The journey that Bound takes players on isn’t really challenging, but it never ceases to be engaging. It twists your perspective and finds new unintrusive ways to mix-up gameplay. The game is also peppered with grand set pieces towards the end of each section, and these moments could have easily felt self-indulgent, but they instead feel like the appropriate climax for the natural crescendo that is each of Bound’s levels. Self-indulgence is something that Plastic avoids time and time again with Bound, and it’s only better because of that restraint.

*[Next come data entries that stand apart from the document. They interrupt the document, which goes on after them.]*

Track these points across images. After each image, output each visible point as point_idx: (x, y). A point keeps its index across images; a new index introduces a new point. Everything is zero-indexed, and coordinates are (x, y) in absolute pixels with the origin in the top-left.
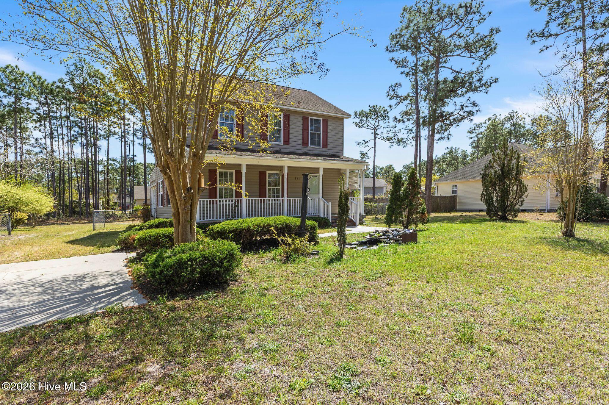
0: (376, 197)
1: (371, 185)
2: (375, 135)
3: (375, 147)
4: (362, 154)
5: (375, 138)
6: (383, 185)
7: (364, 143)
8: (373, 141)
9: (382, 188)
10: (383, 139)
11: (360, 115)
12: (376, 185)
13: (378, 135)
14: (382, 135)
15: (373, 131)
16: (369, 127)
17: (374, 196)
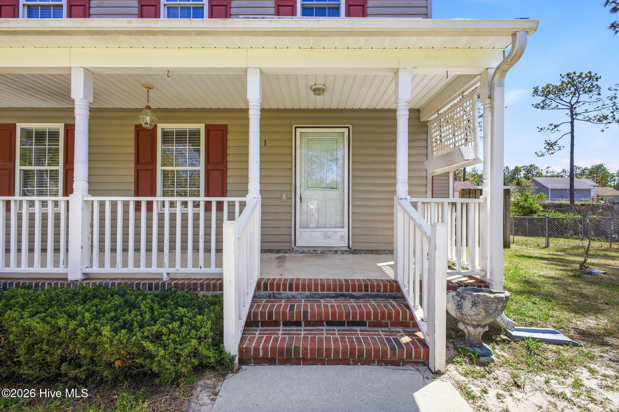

For a single-player narrative focused game, Bound gives players a freedom to take it at their own pace that I rarely find in this “genre.” While I took my time time with it, players are more than welcome to breeze through it. The game even celebrates that style of play with the inclusion of a “Speedrun Mode” that tracks players’ time and ranks it on a leaderboard. I really appreciate that Plastic opted to design Bound in this way. Games designed almost to show you something tend to hit similar, sometimes plodding missteps, almost as if a developer is forcing a player to appreciate their work, regardless if the experience calls for that pacing. Eventually, as players get closer to Bound’s conclusion, its story begins to unfold. I will speak in vague generalities, but Bound deals with subject matter that could have easily been mishandled. It’s definitely something that resonated with me personally, but not as much as it could have and at moments it also calls for some suspension of disbelief. Even so, the game’s ending practices more of that restraint and because of that, it serves as a great conclusion to Bound as a whole.
Closing Comments:
In my short time contributing to this site I have written pieces that have been manufactured to entertain, and because of that I often find myself teetering on the edge of hyperbole. I am not exaggerating when I say that Bound stands above its contemporaries, that aspects of it are a notch above games that we regard as modern classics. It’s a product that I think transcends our medium; that it’s something anyone can and should enjoy. Bound made me want to move, to flail around, to dance, to feel: it reminded me that I’m human and that humans can create grand things.
Reviewed on a retail PlayStation 4 with a copy of the game supplied by the developer.